Rewrite the data below, changing "Rounding" to "Precision" and keeping everything else the same. Leave the pictures out of your answer.

Data provided:

[Start of Attachment]

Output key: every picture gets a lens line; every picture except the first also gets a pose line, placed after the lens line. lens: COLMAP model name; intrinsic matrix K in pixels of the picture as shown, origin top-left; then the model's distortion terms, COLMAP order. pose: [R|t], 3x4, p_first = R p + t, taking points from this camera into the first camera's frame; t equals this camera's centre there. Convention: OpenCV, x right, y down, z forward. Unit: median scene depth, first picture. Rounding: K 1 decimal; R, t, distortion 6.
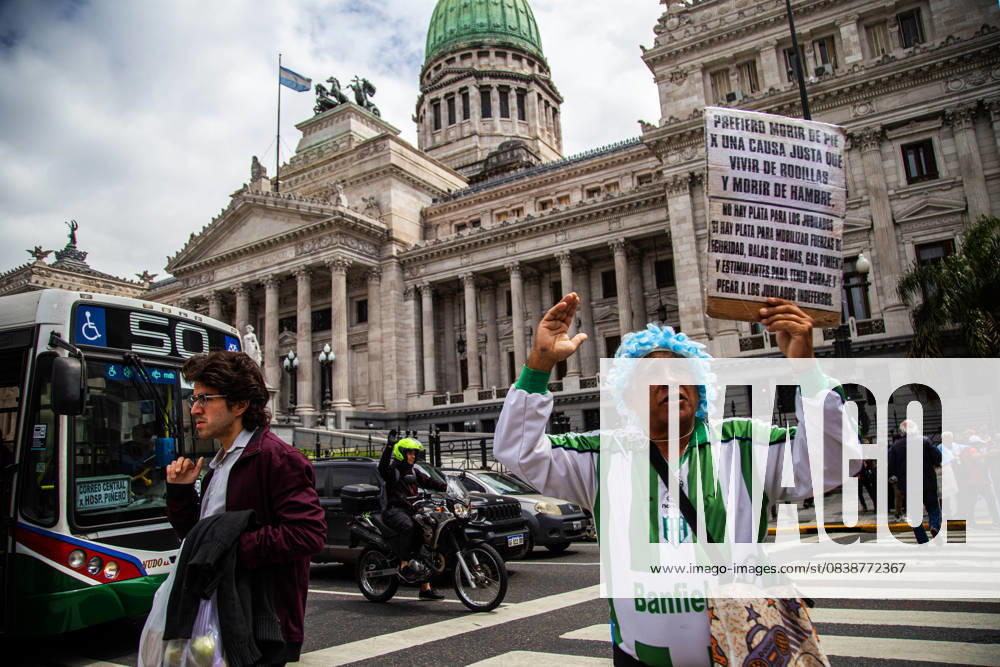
lens RADIAL K [[711.2, 0, 500.0], [0, 711.2, 333.5], [0, 0, 1]] dist [-0.134301, 0.108808]
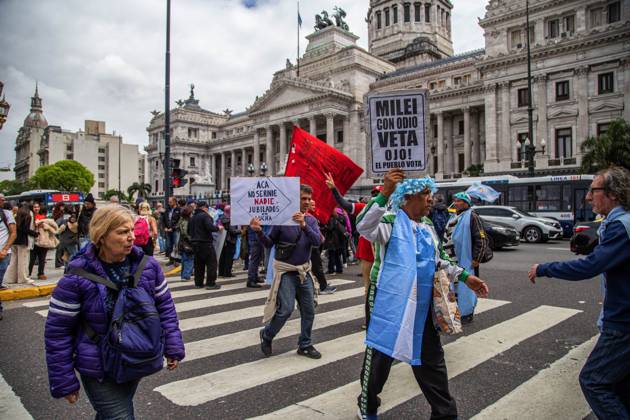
lens RADIAL K [[448.1, 0, 315.0], [0, 448.1, 210.0], [0, 0, 1]] dist [-0.134301, 0.108808]
pose [[0.974804, 0.048293, -0.217772, 0.026761], [-0.008496, 0.983612, 0.180097, -0.054556], [0.222901, -0.173709, 0.959240, -0.299180]]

[End of Attachment]

Answer to the problem:
Output key: every picture gets a lens line; every picture except the first also gets a pose line, placed after the lens line. lens: COLMAP model name; intrinsic matrix K in pixels of the picture as shown, origin top-left; then the model's distortion terms, COLMAP order. pose: [R|t], 3x4, p_first = R p + t, taking points from this camera into the first camera's frame; t equals this camera's centre there. Convention: OpenCV, x right, y down, z forward. Unit: median scene depth, first picture. Precision: K 1 decimal; R, t, distortion 6.
lens RADIAL K [[711.2, 0, 500.0], [0, 711.2, 333.5], [0, 0, 1]] dist [-0.134301, 0.108808]
lens RADIAL K [[448.1, 0, 315.0], [0, 448.1, 210.0], [0, 0, 1]] dist [-0.134301, 0.108808]
pose [[0.974804, 0.048293, -0.217772, 0.026761], [-0.008496, 0.983612, 0.180097, -0.054556], [0.222901, -0.173709, 0.959240, -0.299180]]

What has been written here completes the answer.